“Very English,” he chortled, sniffing and running the back of his hand across his nose.
“Well, I am English, after all,” she replied coolly.
“You don’t look English, except for the eyes. They’re very strange.” She didn’t know whether to take that as a compliment. Lattarullo, who enjoyed the sound of his own voice, continued regardless. “They’re very pale. An odd color of gray. Almost blue.” He leaned toward her and his coffee breath enveloped her in a malodorous cloud. “I’d say they were violet. Your mother had brown eyes. You look just like your mother.”
“Did you know her well?” Alba asked, deciding that if she were going to suffer his coffee breath and intrusive observations she might at least get something back.
“I knew her when she was a little girl,” he said proudly.
“So, what was she like?”
“A little ray of sunshine.” Most unhelpful, Alba thought. He and Immacolata had the habit of speaking about Valentina in clichés.
“What was her wedding like?” she asked. That, at least, was one question she hadn’t asked yet. Lattarullo frowned at her.
“Wedding?” he repeated, looking at her blankly.
“Yes, her wedding.” For a moment she thought she might have chosen the wrong word. “You know, when she married my father?”
“There was no wedding,” he said in a whisper.
Alba’s heart stopped. “No wedding? Why not?”
He looked at her for a long moment, his face reminiscent of those stuffed fish stuck on the walls of English pubs. “Because she was dead.”
Alba’s face drained of color. Valentina had never married her father? “The car crash happened before the wedding?” she asked slowly. No wonder her father hadn’t wanted her to come to Italy.
“There was no car crash, Alba,” he said. “Valentina was murdered.”
23
Beechfield Park, 1971
A fter Valentina’s murder, Thomas vowed to himself that he would put the memories of that dreadful time in a trunk, lock it up, and let it sink to the bottom of the sea, like the scuttling of a boat that contains the bodies of the dead. For years he had resisted the macabre temptation to find it, prise open the lock, and rifle through the rusty remains. Margo had rescued him from the dark shadows where he dwelled and brought him, blinking in bewilderment, into a world of light and love, albeit a different kind of love. He never forgot the locked chest, but the memory of it only tormented him in dreams. Then Margo was there to run a soothing hand across his brow, and the chest was willfully discarded in the ever-mounting silt at the bottom of the ocean. He had hoped that when he eventually died the chest would sink into the silt, never to be seen again.
He had not anticipated Alba’s determination to dive into those waters.
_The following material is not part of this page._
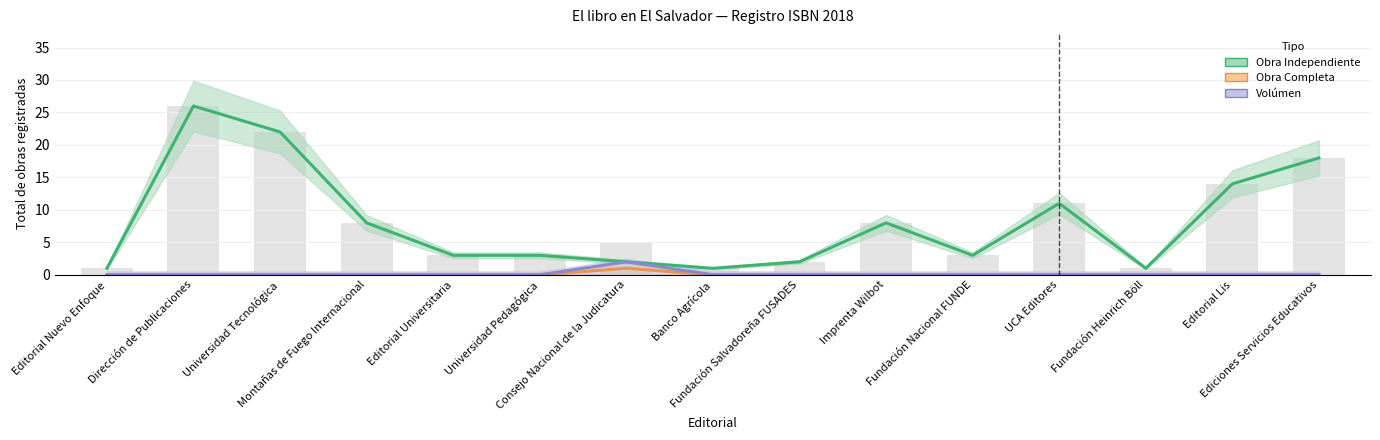

Reading left to right, list all the values displayed in this chart.

Obra Independiente: Editorial Nuevo Enfoque=1	Dirección de Publicaciones=26	Universidad Tecnológica=22	Montañas de Fuego Internacional=8	Editorial Universitaria=3	Universidad Pedagógica=3	Consejo Nacional de la Judicatura=2	Banco Agrícola=1	Fundación Salvadoreña FUSADES=2	Imprenta Wilbot=8	Fundación Nacional FUNDE=3	UCA Editores=11	Fundación Heinrich Böll=1	Editorial Lis=14	Ediciones Servicios Educativos=18
Obra Completa: Editorial Nuevo Enfoque=0	Dirección de Publicaciones=0	Universidad Tecnológica=0	Montañas de Fuego Internacional=0	Editorial Universitaria=0	Universidad Pedagógica=0	Consejo Nacional de la Judicatura=1	Banco Agrícola=0	Fundación Salvadoreña FUSADES=0	Imprenta Wilbot=0	Fundación Nacional FUNDE=0	UCA Editores=0	Fundación Heinrich Böll=0	Editorial Lis=0	Ediciones Servicios Educativos=0
Volúmen: Editorial Nuevo Enfoque=0	Dirección de Publicaciones=0	Universidad Tecnológica=0	Montañas de Fuego Internacional=0	Editorial Universitaria=0	Universidad Pedagógica=0	Consejo Nacional de la Judicatura=2	Banco Agrícola=0	Fundación Salvadoreña FUSADES=0	Imprenta Wilbot=0	Fundación Nacional FUNDE=0	UCA Editores=0	Fundación Heinrich Böll=0	Editorial Lis=0	Ediciones Servicios Educativos=0
Total (barras): Editorial Nuevo Enfoque=1	Dirección de Publicaciones=26	Universidad Tecnológica=22	Montañas de Fuego Internacional=8	Editorial Universitaria=3	Universidad Pedagógica=3	Consejo Nacional de la Judicatura=5	Banco Agrícola=1	Fundación Salvadoreña FUSADES=2	Imprenta Wilbot=8	Fundación Nacional FUNDE=3	UCA Editores=11	Fundación Heinrich Böll=1	Editorial Lis=14	Ediciones Servicios Educativos=18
For years he had endeavored to keep her firmly on dry land. But she had found the portrait, the key to the chest, and she knew that somewhere was a lock that fitted it to perfection. He was proud of her intelligence and a part of him admired her resolve; it was the first time in her life that she had demonstrated purpose. But he feared for her. She hadn’t the slightest idea of what lay in the chest. That, once opened, it could never be closed. She would learn the truth and have to live with it, even rewrite her own past.
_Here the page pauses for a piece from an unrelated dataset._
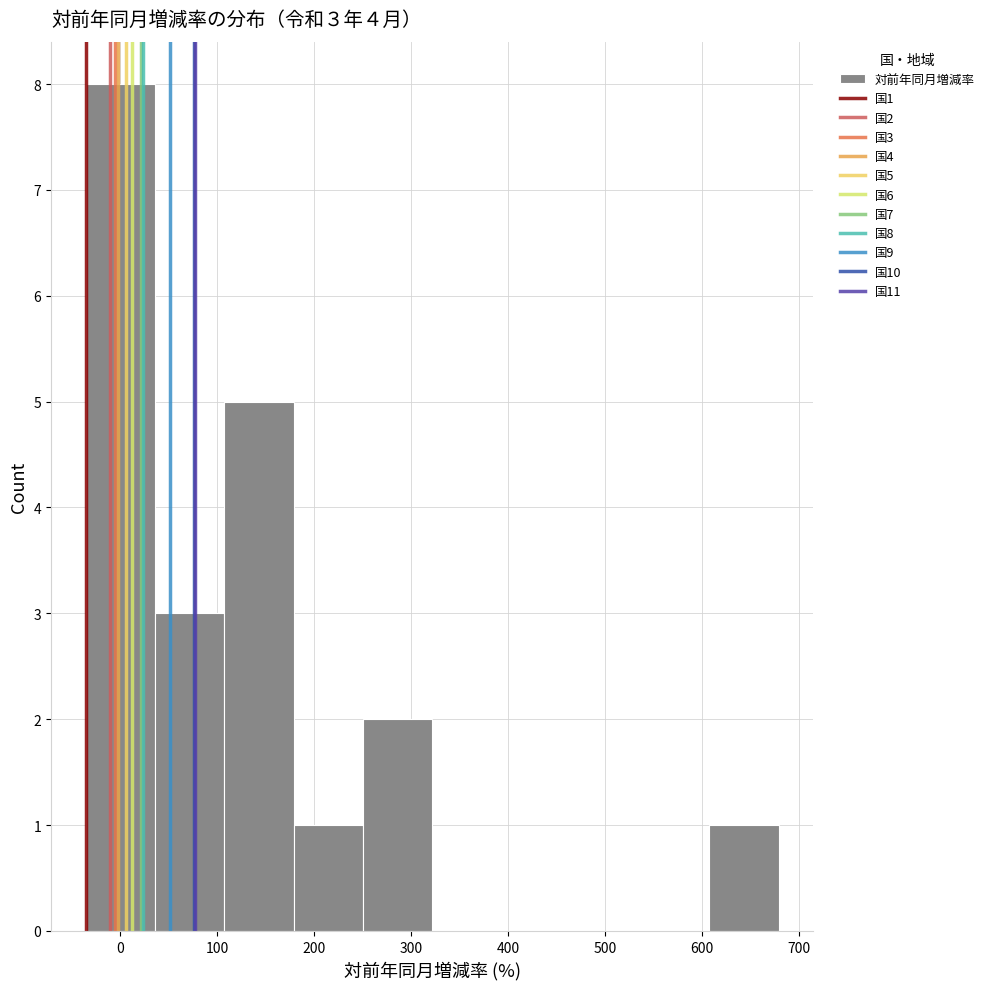

Which range on the x-axis has the tallest bar?

-40 to 40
Now Thomas was left with no choice but to drag the chest out of the sea, brush off the silt and coral that had grown up around it, and open it again. The mere thought of it caused his skin to bristle and turn cold. He lit a cigar and poured himself a glass of brandy. He wondered whether Alba had found Immacolata. Whether she was still alive. Perhaps Lattarullo was there too, retired maybe, chatting as he did without caring whether or not anyone was listening. He thought of Falco and Beata. Toto would be grown up now, perhaps with children of his own. After Valentina’s death they might have decided that living on in that peculiar place would only bring them unhappiness. Alba might never find them. He hoped, for her sake, that she’d return with her imagination still fresh and innocent for, although he had never lied to her, he had never corrected her own childish version of the truth. He hadn’t told her that he had never married her mother. That she had been murdered the night before the wedding. After all, he had done it for her. He was protecting the secure world he had built for her. If she discovered the truth, would she understand? Would she ever forgive him?
Puffing on his cigar, he sat back in his leather chair. Margo was out with the horses and he was alone, the chest at his feet, the key in his hands. All he had to do was turn the lock and lift the lid. He didn’t need to look at the portrait, for her face was as clear now as if she were standing before him. Once again the warm scent of figs enveloped him, transporting him back to Incantellaria. It was evening. He’d be married in the morning. His heart was full and bursting with happiness. He had forgotten the festa di Santa Benedetta. The disastrous moment when Christ had refused to bleed. He had ignored Valentina’s strange words. Now he put the key in the lock, lifted the lid, and remembered them, pondering their significance.